One primary factor contributing to the savings problem in America is the continued reliance on credit cards to purchase things one wants but does not necessarily need. The mounting debt Americans pile on is alarming:
- 13% of Americans expect to be in debt the rest of their lives1
- The average credit card debt is $5,4001
- Of this debt, 52% go towards paying for basic necessities
- The average student debt held is $24,1551
- Of these, 66% said they would have changed their decision taking student loans1
Some individuals may be easily lured into paying only the minimum balance due on their monthly credit card bill.

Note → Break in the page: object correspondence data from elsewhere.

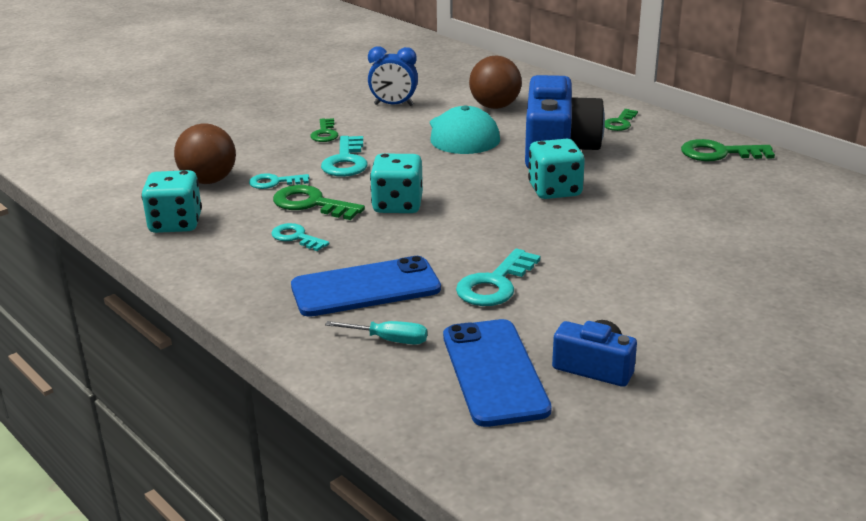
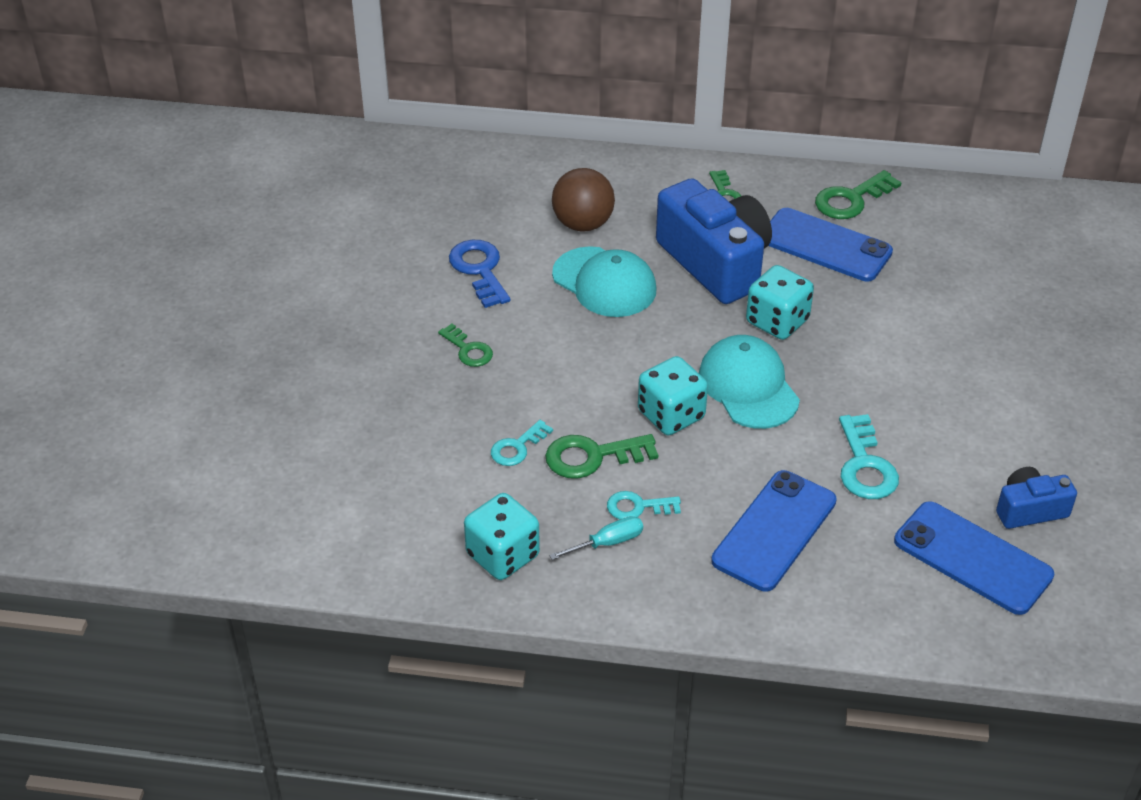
camera: 40 degrees left, 15 degrees up
(209, 181) = (449, 481): brown ball -> none
(346, 161) = (545, 381): turquoise key -> none
(388, 340) = (863, 575): turquoise screwdriver -> turquoise screwdriver (607, 543)
(393, 105) = (479, 270): blue clock -> blue key
(477, 212) = (748, 386): none -> turquoise cap
(658, 168) = (825, 245): none -> blue phone

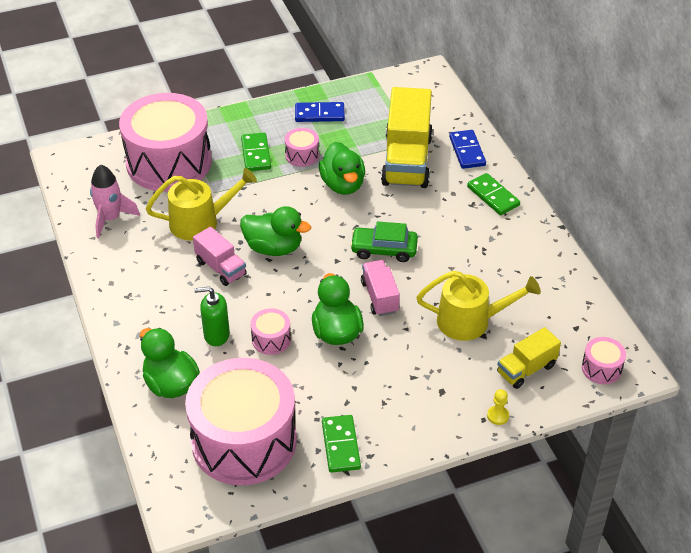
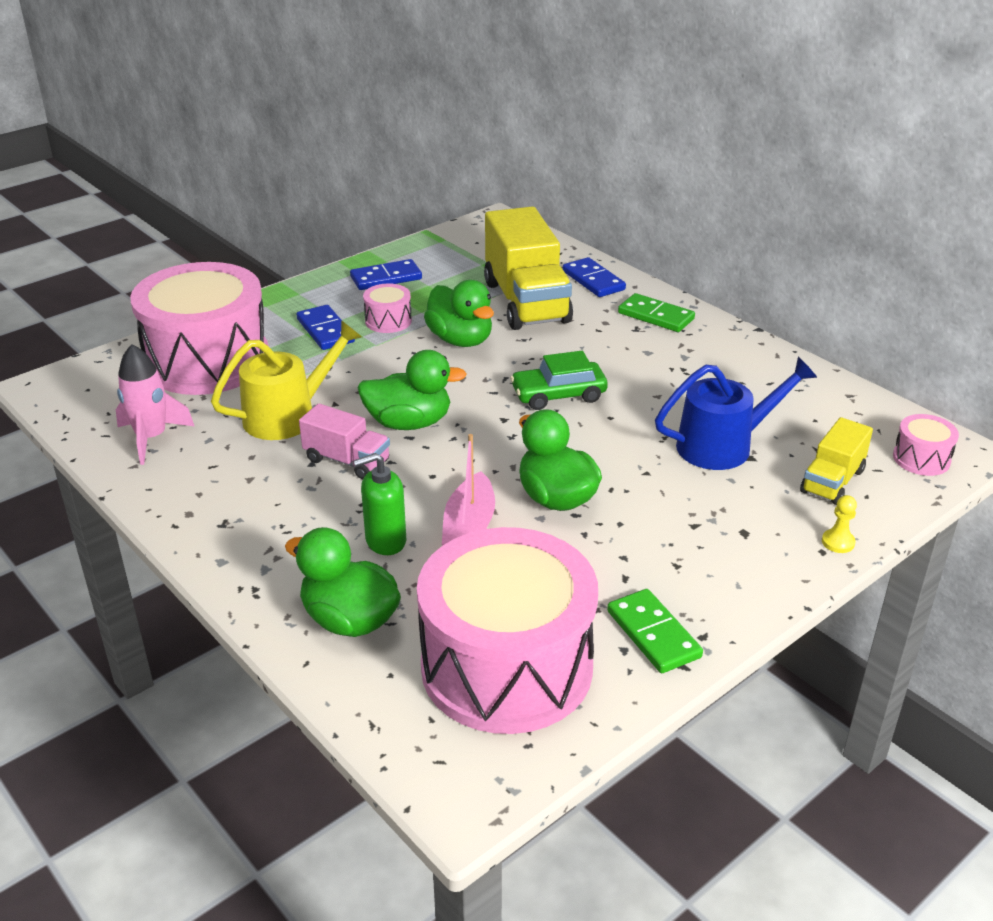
camera: 20 degrees left, 10 degrees down
(256, 154) = (325, 330): green domino -> blue domino
(271, 339) = (469, 528): pink drum -> pink boat
(379, 297) = (588, 446): pink truck -> none
(470, 321) = (723, 446): yellow watering can -> blue watering can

Perhaps they feel it gives them more spending power. However, this merely creates short-term relief, often creating even more debt. The following chart shows the effects of making a $20 minimum monthly payment on a credit card debt of $1,000 with a 17.9% annual finance charge over the course of one year.
Month Payment Balance
January $20 $994.92
February $20 $989.76
March $20 $984.52
April $20 $979.21
May $20 $973.81
June $20 $968.34
July $20 $962.78
August $20 $957.15
September $20 $951.42
October $20 $945.62
November $20 $939.72
December $20 $933.74
Total Payments vs. Reduction in Debt
As you can see, by making the minimum payment each month, you are barely making a dent in the overall principal because of the accumulating interest going against your outstanding debt. Through this example, it would take Jake 93 months (or nearly 8 years) to pay off his $1,000 credit card bill. In doing so, he would pay $850 just in interest, 85% more than his original debt.
What can this teach students and young adults? To look at debt not in terms of what it enables you to buy, but instead what it will cost you over time, both in principal and interest.